STZ induced diabetic rats showed typical signs of diabetes (hyperglycemia, increased water and food intake with no increase in body weight). Biochemical analysis of total lens protein showed a significant (p = <0.001) decrease in the levels of nonprotein -SH groups. The activity of lenticular gamma-GT in diabetic rats was found to be unaltered as compared to the control group. Digital analysis of intact lens illustrated a positive correlation (r(2)=0.888) with the formation of AGE-like fluorophores during the course of cataractogenesis. A similar trend was also observed in the levels of AGE-like fluorophores in the total lens homogenate of diabetic animals during the course of cataractogenesis. The concentration of beta- and gamma-glycated-crystallins in the rat lens (soluble and insoluble fractions) was analyzed by non-competitive ELISA. The concentration of beta- and gamma-glycated-crystallins were found to be enhanced by the end of week eight, as compared to the control group. Concomitantly, crystallin-specific (beta- and gamma-glycated-crystallin) autoantibodies were also detected in the serum of the diabetic rats from week two onwards. Western blot analysis indicated the formation of enhanced glycated lens crystallins (beta- and gamma-crystallin) in the insoluble fraction.

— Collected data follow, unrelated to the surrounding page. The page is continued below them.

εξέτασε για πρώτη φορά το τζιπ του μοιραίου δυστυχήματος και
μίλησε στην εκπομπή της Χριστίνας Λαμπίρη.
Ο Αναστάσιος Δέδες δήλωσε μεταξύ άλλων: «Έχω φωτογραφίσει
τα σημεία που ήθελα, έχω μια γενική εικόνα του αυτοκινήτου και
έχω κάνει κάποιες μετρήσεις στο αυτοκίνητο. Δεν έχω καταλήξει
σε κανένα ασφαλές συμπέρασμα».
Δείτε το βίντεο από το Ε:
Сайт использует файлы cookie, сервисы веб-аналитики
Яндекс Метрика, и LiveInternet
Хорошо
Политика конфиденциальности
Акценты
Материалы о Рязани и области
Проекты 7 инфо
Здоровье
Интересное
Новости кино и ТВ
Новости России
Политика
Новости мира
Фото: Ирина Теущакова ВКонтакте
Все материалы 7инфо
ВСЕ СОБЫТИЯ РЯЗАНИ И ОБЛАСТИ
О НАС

The following was observed during the course of cataractogenesis: (1) there was an enhanced formation of AGEs-like fluorophores in intact lens; (2) beta- and gamma-glycated-crystallin levels increased in the rat lens (insoluble fraction) by the end of week eight; and (3) release of these glycated lens proteins into peripheral circulation resulted in the production of autoantibodies to beta- and gamma-glycated-crystallins that could be detected as early as week two, after induction of diabetic status in experimental rats.

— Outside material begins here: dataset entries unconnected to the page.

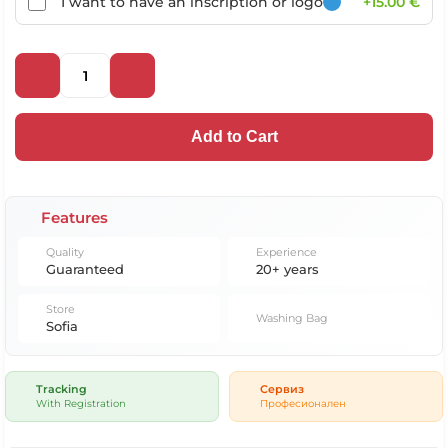
I want to have an inscription or logo
+15.00 €
Add to Cart
Features
Quality
Experience
Guaranteed
20+ years
Store
Washing Bag
Sofia
Tracking
Сервиз
With Registration
Професионален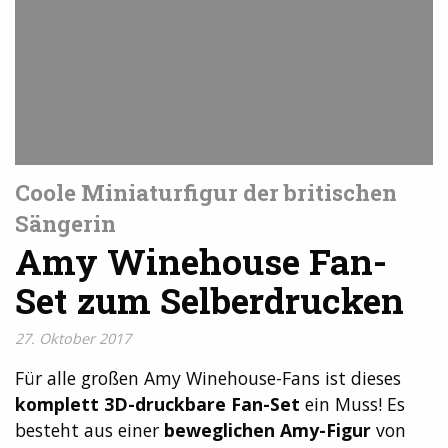
Coole Miniaturfigur der britischen
Sängerin
Amy Winehouse Fan-
Set zum Selberdrucken
27. Oktober 2017
Für alle großen Amy Winehouse-Fans ist dieses
komplett 3D-druckbare Fan-Set
ein Muss! Es
besteht aus einer
beweglichen Amy-Figur
von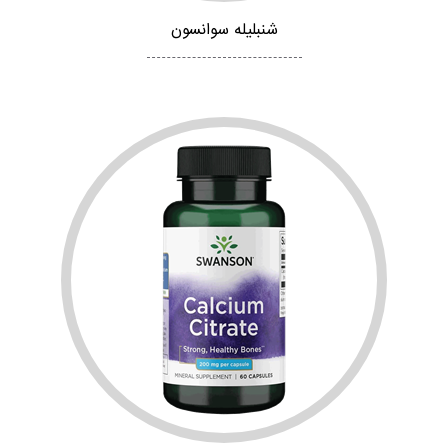
شنبلیله سوانسون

本研究采用免疫化学方法,旨在检测大鼠晶状体中的糖化晶状体蛋白(β-和γ-晶状体蛋白)及其在白内障发生过程中血清中循环的特异性自身抗体。
用链脲佐菌素(STZ;55 mg/kg体重)诱导雄性Wistar/NIN糖尿病大鼠(2 - 3月龄),并将对照非糖尿病大鼠用于本研究。在注射后第0天以及直至第8周每隔两周对两组大鼠的血糖、糖化血红蛋白和体重进行评估。还估计了其他生化参数,如晶状体蛋白中非蛋白质巯基(-SH)基团的水平和γ-谷氨酰转肽酶(γ-GT)的活性。通过采用基于数字的图像分析和荧光分光光度法测量完整晶状体以及晶状体匀浆中晚期糖基化终产物(AGE)样荧光团来监测白内障进展。同样,使用针对β-糖化、γ-糖化、β-和γ-晶状体蛋白的多克隆抗体,通过非竞争性ELISA测定晶状体中各自免疫原的浓度,并通过抗体捕获试验测定其各自的循环抗体。通过蛋白质印迹技术评估白内障发生过程中糖化晶状体蛋白(可溶性和不溶性部分)的情况。
STZ诱导的糖尿病大鼠表现出典型的糖尿病症状(高血糖、水和食物摄入量增加但体重未增加)。对总晶状体蛋白的生化分析显示非蛋白质-SH基团水平显著降低(p = <0.001)。与对照组相比,发现糖尿病大鼠晶状体γ-GT的活性未改变。对完整晶状体的数字分析表明,在白内障发生过程中与AGE样荧光团的形成呈正相关(r(2)=0.888)。在糖尿病动物的总晶状体匀浆中,在白内障发生过程中AGE样荧光团水平也观察到类似趋势。通过非竞争性ELISA分析大鼠晶状体(可溶性和不溶性部分)中β-和γ-糖化晶状体蛋白的浓度。与对照组相比,发现到第8周结束时β-和γ-糖化晶状体蛋白的浓度增加。同时,从第2周起在糖尿病大鼠血清中也检测到晶状体蛋白特异性(β-和γ-糖化晶状体蛋白)自身抗体。蛋白质印迹分析表明在不溶性部分中糖化晶状体蛋白(β-和γ-晶状体蛋白)的形成增加。
在白内障发生过程中观察到以下情况:(1)完整晶状体中AGE样荧光团的形成增加;(2)到第8周结束时大鼠晶状体(不溶性部分)中β-和γ-糖化晶状体蛋白水平增加;(3)这些糖化晶状体蛋白释放到外周循环中导致产生针对β-和γ-糖化晶状体蛋白的自身抗体,在实验大鼠诱导糖尿病状态后最早在第2周即可检测到。